[START]
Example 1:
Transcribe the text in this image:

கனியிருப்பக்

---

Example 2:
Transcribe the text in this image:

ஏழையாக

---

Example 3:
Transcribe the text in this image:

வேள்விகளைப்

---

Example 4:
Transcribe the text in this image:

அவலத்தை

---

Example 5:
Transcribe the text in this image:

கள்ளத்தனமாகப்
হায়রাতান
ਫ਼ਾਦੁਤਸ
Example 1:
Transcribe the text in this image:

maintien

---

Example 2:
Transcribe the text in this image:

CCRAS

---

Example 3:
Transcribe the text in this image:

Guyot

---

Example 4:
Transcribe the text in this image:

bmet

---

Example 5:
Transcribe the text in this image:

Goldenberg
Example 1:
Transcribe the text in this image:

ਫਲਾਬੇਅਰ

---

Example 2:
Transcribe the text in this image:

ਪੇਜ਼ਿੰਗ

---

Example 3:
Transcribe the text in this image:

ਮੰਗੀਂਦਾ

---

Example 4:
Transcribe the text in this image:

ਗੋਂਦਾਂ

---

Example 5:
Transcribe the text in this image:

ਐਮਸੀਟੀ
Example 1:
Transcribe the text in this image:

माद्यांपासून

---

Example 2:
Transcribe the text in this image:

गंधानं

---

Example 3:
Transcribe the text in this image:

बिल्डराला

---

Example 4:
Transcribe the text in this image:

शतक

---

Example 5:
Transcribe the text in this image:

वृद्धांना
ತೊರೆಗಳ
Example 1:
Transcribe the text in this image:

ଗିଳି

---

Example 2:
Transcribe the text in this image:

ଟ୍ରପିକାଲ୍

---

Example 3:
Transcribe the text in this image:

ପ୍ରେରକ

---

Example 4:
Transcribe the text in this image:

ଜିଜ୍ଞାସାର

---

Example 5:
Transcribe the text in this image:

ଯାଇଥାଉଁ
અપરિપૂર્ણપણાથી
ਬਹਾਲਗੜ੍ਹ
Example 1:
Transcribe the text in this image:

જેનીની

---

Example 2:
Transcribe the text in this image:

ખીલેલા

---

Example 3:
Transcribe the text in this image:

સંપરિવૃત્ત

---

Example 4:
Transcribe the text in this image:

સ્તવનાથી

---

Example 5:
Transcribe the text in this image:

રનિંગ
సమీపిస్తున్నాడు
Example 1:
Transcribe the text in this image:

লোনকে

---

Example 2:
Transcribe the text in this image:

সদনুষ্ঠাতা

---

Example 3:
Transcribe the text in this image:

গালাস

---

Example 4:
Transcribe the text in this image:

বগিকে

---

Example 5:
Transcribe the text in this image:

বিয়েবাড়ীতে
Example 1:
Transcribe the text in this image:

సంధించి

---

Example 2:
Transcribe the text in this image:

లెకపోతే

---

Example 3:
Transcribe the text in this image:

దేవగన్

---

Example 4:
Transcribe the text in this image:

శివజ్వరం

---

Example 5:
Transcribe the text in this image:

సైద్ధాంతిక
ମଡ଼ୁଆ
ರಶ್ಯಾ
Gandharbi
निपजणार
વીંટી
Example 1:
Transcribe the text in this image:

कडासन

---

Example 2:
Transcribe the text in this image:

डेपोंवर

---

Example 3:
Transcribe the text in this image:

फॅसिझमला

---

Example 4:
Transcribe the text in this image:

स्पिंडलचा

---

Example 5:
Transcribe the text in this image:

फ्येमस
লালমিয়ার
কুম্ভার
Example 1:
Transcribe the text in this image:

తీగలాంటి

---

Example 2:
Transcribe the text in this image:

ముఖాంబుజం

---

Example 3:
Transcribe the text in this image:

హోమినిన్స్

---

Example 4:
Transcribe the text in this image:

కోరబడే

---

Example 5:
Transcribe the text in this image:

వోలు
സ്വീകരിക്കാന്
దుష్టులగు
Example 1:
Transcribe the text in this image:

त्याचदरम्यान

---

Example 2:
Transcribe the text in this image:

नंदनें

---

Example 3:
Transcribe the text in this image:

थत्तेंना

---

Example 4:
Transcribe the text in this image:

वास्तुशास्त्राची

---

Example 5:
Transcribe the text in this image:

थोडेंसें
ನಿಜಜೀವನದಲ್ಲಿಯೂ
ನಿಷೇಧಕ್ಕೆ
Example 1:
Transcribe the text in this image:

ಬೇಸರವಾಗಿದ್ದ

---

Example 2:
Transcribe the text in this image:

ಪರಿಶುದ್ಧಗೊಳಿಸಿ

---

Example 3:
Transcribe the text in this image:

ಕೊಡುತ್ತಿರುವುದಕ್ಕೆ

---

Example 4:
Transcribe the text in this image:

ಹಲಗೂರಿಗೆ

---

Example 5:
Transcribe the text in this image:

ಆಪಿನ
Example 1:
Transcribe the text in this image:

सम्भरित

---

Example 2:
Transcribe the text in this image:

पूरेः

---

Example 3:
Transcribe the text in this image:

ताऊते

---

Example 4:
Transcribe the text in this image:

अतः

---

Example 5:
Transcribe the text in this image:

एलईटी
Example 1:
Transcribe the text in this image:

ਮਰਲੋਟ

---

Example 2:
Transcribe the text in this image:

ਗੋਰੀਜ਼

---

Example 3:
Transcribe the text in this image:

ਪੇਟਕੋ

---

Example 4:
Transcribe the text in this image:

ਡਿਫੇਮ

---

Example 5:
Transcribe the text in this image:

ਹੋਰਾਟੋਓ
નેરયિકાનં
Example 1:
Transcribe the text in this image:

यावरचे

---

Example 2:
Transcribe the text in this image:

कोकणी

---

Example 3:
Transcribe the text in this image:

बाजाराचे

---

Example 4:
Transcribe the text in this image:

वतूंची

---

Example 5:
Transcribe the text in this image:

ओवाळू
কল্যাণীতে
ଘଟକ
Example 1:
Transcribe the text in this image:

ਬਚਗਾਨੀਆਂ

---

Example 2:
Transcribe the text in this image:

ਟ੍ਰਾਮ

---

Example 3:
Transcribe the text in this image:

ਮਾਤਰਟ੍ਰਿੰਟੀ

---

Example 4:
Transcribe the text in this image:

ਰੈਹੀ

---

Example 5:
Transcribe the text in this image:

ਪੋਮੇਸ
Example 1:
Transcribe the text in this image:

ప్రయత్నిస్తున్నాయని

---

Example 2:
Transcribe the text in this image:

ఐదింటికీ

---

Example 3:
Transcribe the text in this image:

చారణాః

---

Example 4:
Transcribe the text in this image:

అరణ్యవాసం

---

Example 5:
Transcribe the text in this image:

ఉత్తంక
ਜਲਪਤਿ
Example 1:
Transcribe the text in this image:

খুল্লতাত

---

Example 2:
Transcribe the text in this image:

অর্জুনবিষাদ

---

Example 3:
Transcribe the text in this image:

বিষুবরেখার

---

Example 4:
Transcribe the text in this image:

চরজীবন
[END]
■ WORK INSTRUCTIONS ■
Please rewrite all the entries above, swapping every "Transcribe" for "Write out" and leaving everything else unchanged.

■ ANSWER TO THIS EXERCISE ■
Example 1:
Write out the text in this image:

கனியிருப்பக்

---

Example 2:
Write out the text in this image:

ஏழையாக

---

Example 3:
Write out the text in this image:

வேள்விகளைப்

---

Example 4:
Write out the text in this image:

அவலத்தை

---

Example 5:
Write out the text in this image:

கள்ளத்தனமாகப்
হায়রাতান
ਫ਼ਾਦੁਤਸ
Example 1:
Write out the text in this image:

maintien

---

Example 2:
Write out the text in this image:

CCRAS

---

Example 3:
Write out the text in this image:

Guyot

---

Example 4:
Write out the text in this image:

bmet

---

Example 5:
Write out the text in this image:

Goldenberg
Example 1:
Write out the text in this image:

ਫਲਾਬੇਅਰ

---

Example 2:
Write out the text in this image:

ਪੇਜ਼ਿੰਗ

---

Example 3:
Write out the text in this image:

ਮੰਗੀਂਦਾ

---

Example 4:
Write out the text in this image:

ਗੋਂਦਾਂ

---

Example 5:
Write out the text in this image:

ਐਮਸੀਟੀ
Example 1:
Write out the text in this image:

माद्यांपासून

---

Example 2:
Write out the text in this image:

गंधानं

---

Example 3:
Write out the text in this image:

बिल्डराला

---

Example 4:
Write out the text in this image:

शतक

---

Example 5:
Write out the text in this image:

वृद्धांना
ತೊರೆಗಳ
Example 1:
Write out the text in this image:

ଗିଳି

---

Example 2:
Write out the text in this image:

ଟ୍ରପିକାଲ୍

---

Example 3:
Write out the text in this image:

ପ୍ରେରକ

---

Example 4:
Write out the text in this image:

ଜିଜ୍ଞାସାର

---

Example 5:
Write out the text in this image:

ଯାଇଥାଉଁ
અપરિપૂર્ણપણાથી
ਬਹਾਲਗੜ੍ਹ
Example 1:
Write out the text in this image:

જેનીની

---

Example 2:
Write out the text in this image:

ખીલેલા

---

Example 3:
Write out the text in this image:

સંપરિવૃત્ત

---

Example 4:
Write out the text in this image:

સ્તવનાથી

---

Example 5:
Write out the text in this image:

રનિંગ
సమీపిస్తున్నాడు
Example 1:
Write out the text in this image:

লোনকে

---

Example 2:
Write out the text in this image:

সদনুষ্ঠাতা

---

Example 3:
Write out the text in this image:

গালাস

---

Example 4:
Write out the text in this image:

বগিকে

---

Example 5:
Write out the text in this image:

বিয়েবাড়ীতে
Example 1:
Write out the text in this image:

సంధించి

---

Example 2:
Write out the text in this image:

లెకపోతే

---

Example 3:
Write out the text in this image:

దేవగన్

---

Example 4:
Write out the text in this image:

శివజ్వరం

---

Example 5:
Write out the text in this image:

సైద్ధాంతిక
ମଡ଼ୁଆ
ರಶ್ಯಾ
Gandharbi
निपजणार
વીંટી
Example 1:
Write out the text in this image:

कडासन

---

Example 2:
Write out the text in this image:

डेपोंवर

---

Example 3:
Write out the text in this image:

फॅसिझमला

---

Example 4:
Write out the text in this image:

स्पिंडलचा

---

Example 5:
Write out the text in this image:

फ्येमस
লালমিয়ার
কুম্ভার
Example 1:
Write out the text in this image:

తీగలాంటి

---

Example 2:
Write out the text in this image:

ముఖాంబుజం

---

Example 3:
Write out the text in this image:

హోమినిన్స్

---

Example 4:
Write out the text in this image:

కోరబడే

---

Example 5:
Write out the text in this image:

వోలు
സ്വീകരിക്കാന്
దుష్టులగు
Example 1:
Write out the text in this image:

त्याचदरम्यान

---

Example 2:
Write out the text in this image:

नंदनें

---

Example 3:
Write out the text in this image:

थत्तेंना

---

Example 4:
Write out the text in this image:

वास्तुशास्त्राची

---

Example 5:
Write out the text in this image:

थोडेंसें
ನಿಜಜೀವನದಲ್ಲಿಯೂ
ನಿಷೇಧಕ್ಕೆ
Example 1:
Write out the text in this image:

ಬೇಸರವಾಗಿದ್ದ

---

Example 2:
Write out the text in this image:

ಪರಿಶುದ್ಧಗೊಳಿಸಿ

---

Example 3:
Write out the text in this image:

ಕೊಡುತ್ತಿರುವುದಕ್ಕೆ

---

Example 4:
Write out the text in this image:

ಹಲಗೂರಿಗೆ

---

Example 5:
Write out the text in this image:

ಆಪಿನ
Example 1:
Write out the text in this image:

सम्भरित

---

Example 2:
Write out the text in this image:

पूरेः

---

Example 3:
Write out the text in this image:

ताऊते

---

Example 4:
Write out the text in this image:

अतः

---

Example 5:
Write out the text in this image:

एलईटी
Example 1:
Write out the text in this image:

ਮਰਲੋਟ

---

Example 2:
Write out the text in this image:

ਗੋਰੀਜ਼

---

Example 3:
Write out the text in this image:

ਪੇਟਕੋ

---

Example 4:
Write out the text in this image:

ਡਿਫੇਮ

---

Example 5:
Write out the text in this image:

ਹੋਰਾਟੋਓ
નેરયિકાનં
Example 1:
Write out the text in this image:

यावरचे

---

Example 2:
Write out the text in this image:

कोकणी

---

Example 3:
Write out the text in this image:

बाजाराचे

---

Example 4:
Write out the text in this image:

वतूंची

---

Example 5:
Write out the text in this image:

ओवाळू
কল্যাণীতে
ଘଟକ
Example 1:
Write out the text in this image:

ਬਚਗਾਨੀਆਂ

---

Example 2:
Write out the text in this image:

ਟ੍ਰਾਮ

---

Example 3:
Write out the text in this image:

ਮਾਤਰਟ੍ਰਿੰਟੀ

---

Example 4:
Write out the text in this image:

ਰੈਹੀ

---

Example 5:
Write out the text in this image:

ਪੋਮੇਸ
Example 1:
Write out the text in this image:

ప్రయత్నిస్తున్నాయని

---

Example 2:
Write out the text in this image:

ఐదింటికీ

---

Example 3:
Write out the text in this image:

చారణాః

---

Example 4:
Write out the text in this image:

అరణ్యవాసం

---

Example 5:
Write out the text in this image:

ఉత్తంక
ਜਲਪਤਿ
Example 1:
Write out the text in this image:

খুল্লতাত

---

Example 2:
Write out the text in this image:

অর্জুনবিষাদ

---

Example 3:
Write out the text in this image:

বিষুবরেখার

---

Example 4:
Write out the text in this image:

চরজীবন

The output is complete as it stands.